TEXT SECTION:
:::::
Feature Requests: Separate Email Account for Digests

From a novice, today we had an experience of all our email basically shutdown and users could not register, recover passwords or login with email because the weekly digest kicked off after a legacy forum migration and there were over 300K emails in the sidekiq queue; so anyone who tried to login via email, register, recover their password, etc did not get any email and were hosed (as they say)…

The issue was based on the fact that we use GMAIL as our mail relay, and (free) GMAIL set limits on this sort of SMTP relaying and so GMAIL shut us down for the day.

I would like to ask for this feature in the future (unless there is another way to address this).

Proposal

Add another set of app.yml vars which permit admins to set up a different email relay for digests.

During the setup process, the dialog could add Do you want to set up a different SMTP server for digests? and the user could use the same SMTP relay if they wished.
:::::
DATASET CONTENT:
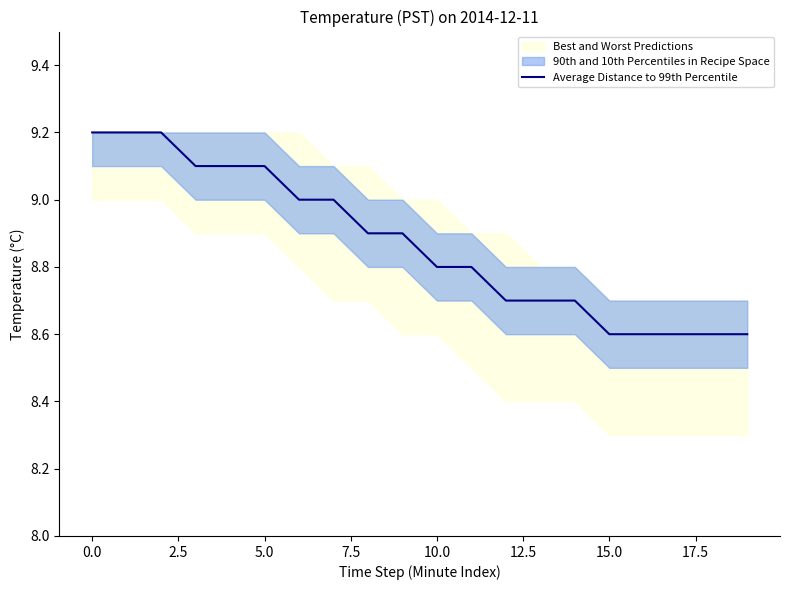

The value of Average Distance to 99th Percentile at 15.0 is 5.1. True or false?

False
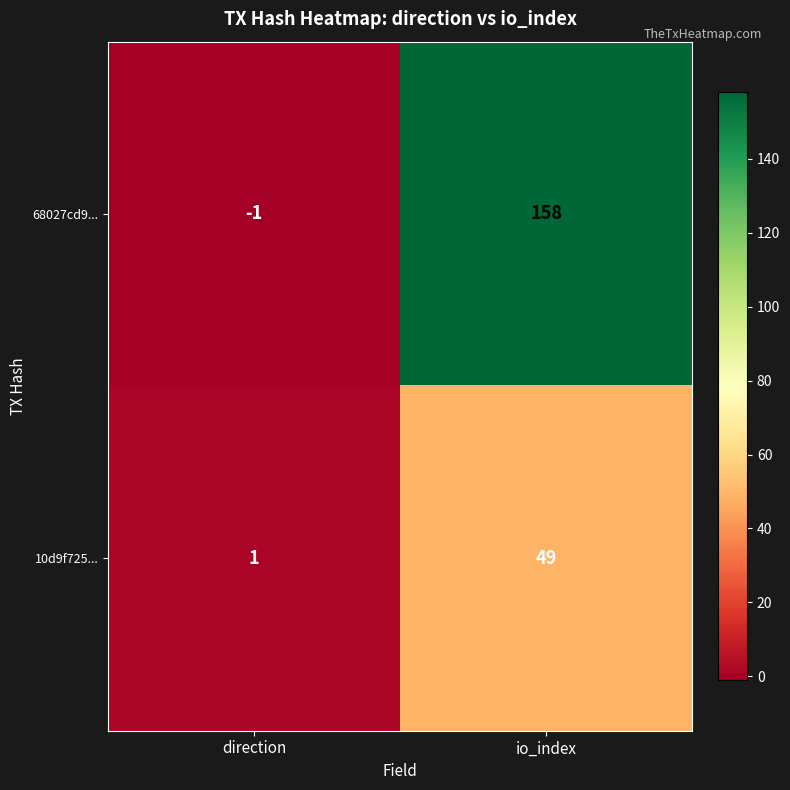

What is the sum of the 68027cd9... values at io_index and direction?

157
:::::
TASK SET:
1. Print the feature request on a separate digest email account from "Add another set" to "if they wished.".
2. Proceed with the feature request on a separate digest email account, writing on from its last sentence.
The listing isn't needed for anything here.

ANSWERS FOR THIS EXERCISE:
1.
Add another set of app.yml vars which permit admins to set up a different email relay for digests.

During the setup process, the dialog could add Do you want to set up a different SMTP server for digests? and the user could use the same SMTP relay if they wished.

2.
Rationale

For large forums with a lot of digest activity, it would be good to have an option to relay these digest emails via a different SMTP relay than the one used for the key tasks, like password recovery, login and registration.

For now, we have turned off all digests. We did see a way to limit this the seen in last X number of days setting. The default, when I was checking it out today, was 365 days. For some reason, our migrated server queued up over 300K messages.

Discussion

It’s not a huge issue, but it would be good, I think, to separate digest vs. mission critical emails; because even if the queuing priority is higher for mission critical emails, if the SMTP relay blocks because of an excessive number of digests, the mission critical email will be blocked as well.

In addition, some forums may be experiencing a similar situation and not be aware of why their SMTP mail is not working; when in fact it was blocked for the reason mentioned.

Thank you for your thoughtful consideration.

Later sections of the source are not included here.